[Supplied passage]:
· · · · ·

Jenkins also pled no contest to charges that he failed to transmit taxes withheld from his employees’ wages and failed to maintain a workers’ compensation insurance policy.

He started a hemp farm in Half Moon Bay in December of 2019, and employed between 30 and 40 employees throughout 2020 under the business name Castle Management.

He paid employees every two weeks and withheld taxes from employees’ paychecks between April 2020 and Nov. 2020, but despite being warned to do so by his payroll service, he never registered Castle Management with the Employment Development Department, nor were any of the withheld taxes transferred to the Employment Development Department.

Because his business was failing financially, the defendant stopped paying his employees altogether at the beginning of December 2020.

At each pay period he provided employees with a variety of excuses for why they hadn’t been paid, and continued working the employees without pay until January 28, 2021, when investigators with the Labor Commissioner’s Office issued a stop work order.

After an extensive investigation conducted by the District Attorney’s Bureau of Investigation, the Labor Commissioner’s Office and Employment Development Department, Jenkins was charged in a felony complaint for theft of labor, tax evasion, and failure to maintain workers’ compensation insurance.

As part of an April plea agreement, Jenkins pled no contest to two counts of grand theft of labor as felonies, one count of failure to transmit taxes, a felony, and one count of failure to maintain workers’ compensation insurance, a misdemeanor. The remaining counts were dismissed with a waiver allowing the Court to consider them for purposes of sentencing and restitution.

· · · · ·

[Directive 1]: Copy the rows exactly, from the first row through the line containing "Kundenbewertung".

· · · · ·

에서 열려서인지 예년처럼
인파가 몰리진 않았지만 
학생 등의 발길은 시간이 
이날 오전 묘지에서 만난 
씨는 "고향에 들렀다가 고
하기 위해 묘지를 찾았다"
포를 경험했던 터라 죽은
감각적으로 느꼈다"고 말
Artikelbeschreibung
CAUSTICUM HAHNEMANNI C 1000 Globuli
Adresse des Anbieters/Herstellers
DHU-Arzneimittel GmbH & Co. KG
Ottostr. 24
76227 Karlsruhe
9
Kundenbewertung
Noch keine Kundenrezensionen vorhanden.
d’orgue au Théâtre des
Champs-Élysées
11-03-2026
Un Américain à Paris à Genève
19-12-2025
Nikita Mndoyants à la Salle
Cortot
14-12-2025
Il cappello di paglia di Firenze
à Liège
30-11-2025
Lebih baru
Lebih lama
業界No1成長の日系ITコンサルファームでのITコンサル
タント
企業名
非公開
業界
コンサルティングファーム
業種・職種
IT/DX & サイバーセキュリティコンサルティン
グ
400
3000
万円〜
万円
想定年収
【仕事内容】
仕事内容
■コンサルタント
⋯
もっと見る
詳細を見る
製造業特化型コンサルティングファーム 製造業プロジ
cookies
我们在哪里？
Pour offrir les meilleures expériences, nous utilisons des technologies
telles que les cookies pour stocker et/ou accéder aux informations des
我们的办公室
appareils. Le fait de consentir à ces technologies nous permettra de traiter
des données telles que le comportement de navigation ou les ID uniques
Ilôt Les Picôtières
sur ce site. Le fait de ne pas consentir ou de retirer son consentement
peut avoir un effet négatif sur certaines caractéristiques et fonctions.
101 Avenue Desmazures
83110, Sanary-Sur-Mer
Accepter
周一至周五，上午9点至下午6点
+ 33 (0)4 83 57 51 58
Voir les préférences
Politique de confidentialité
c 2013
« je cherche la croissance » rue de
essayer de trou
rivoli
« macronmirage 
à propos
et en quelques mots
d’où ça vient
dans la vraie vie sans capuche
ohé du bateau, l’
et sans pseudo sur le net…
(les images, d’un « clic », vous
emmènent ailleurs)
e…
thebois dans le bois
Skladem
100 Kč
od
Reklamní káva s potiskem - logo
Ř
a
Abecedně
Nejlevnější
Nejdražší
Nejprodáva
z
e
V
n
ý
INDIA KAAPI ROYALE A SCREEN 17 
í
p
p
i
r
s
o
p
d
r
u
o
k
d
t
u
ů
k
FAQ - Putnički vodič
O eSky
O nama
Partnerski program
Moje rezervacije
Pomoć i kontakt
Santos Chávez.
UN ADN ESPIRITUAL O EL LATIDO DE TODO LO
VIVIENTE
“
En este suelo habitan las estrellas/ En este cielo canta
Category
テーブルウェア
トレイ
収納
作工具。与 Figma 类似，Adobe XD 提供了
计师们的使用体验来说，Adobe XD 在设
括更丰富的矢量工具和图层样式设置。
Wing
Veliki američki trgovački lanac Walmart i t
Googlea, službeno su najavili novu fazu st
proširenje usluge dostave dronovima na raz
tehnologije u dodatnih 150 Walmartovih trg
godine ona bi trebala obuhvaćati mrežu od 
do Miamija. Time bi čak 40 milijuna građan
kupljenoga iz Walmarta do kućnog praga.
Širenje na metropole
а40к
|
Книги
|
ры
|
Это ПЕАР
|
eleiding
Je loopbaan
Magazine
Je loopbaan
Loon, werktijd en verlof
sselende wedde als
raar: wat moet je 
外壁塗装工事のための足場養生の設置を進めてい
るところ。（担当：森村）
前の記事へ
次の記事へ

· · · · ·

[Directive 2]: According to the passage on the Half Moon Bay hemp farm case, under what business name did Jenkins employ workers in 2020?

[Written solution 1]:
에서 열려서인지 예년처럼
인파가 몰리진 않았지만 
학생 등의 발길은 시간이 
이날 오전 묘지에서 만난 
씨는 "고향에 들렀다가 고
하기 위해 묘지를 찾았다"
포를 경험했던 터라 죽은
감각적으로 느꼈다"고 말
Artikelbeschreibung
CAUSTICUM HAHNEMANNI C 1000 Globuli
Adresse des Anbieters/Herstellers
DHU-Arzneimittel GmbH & Co. KG
Ottostr. 24
76227 Karlsruhe
9
Kundenbewertung

[Written solution 2]: Castle Management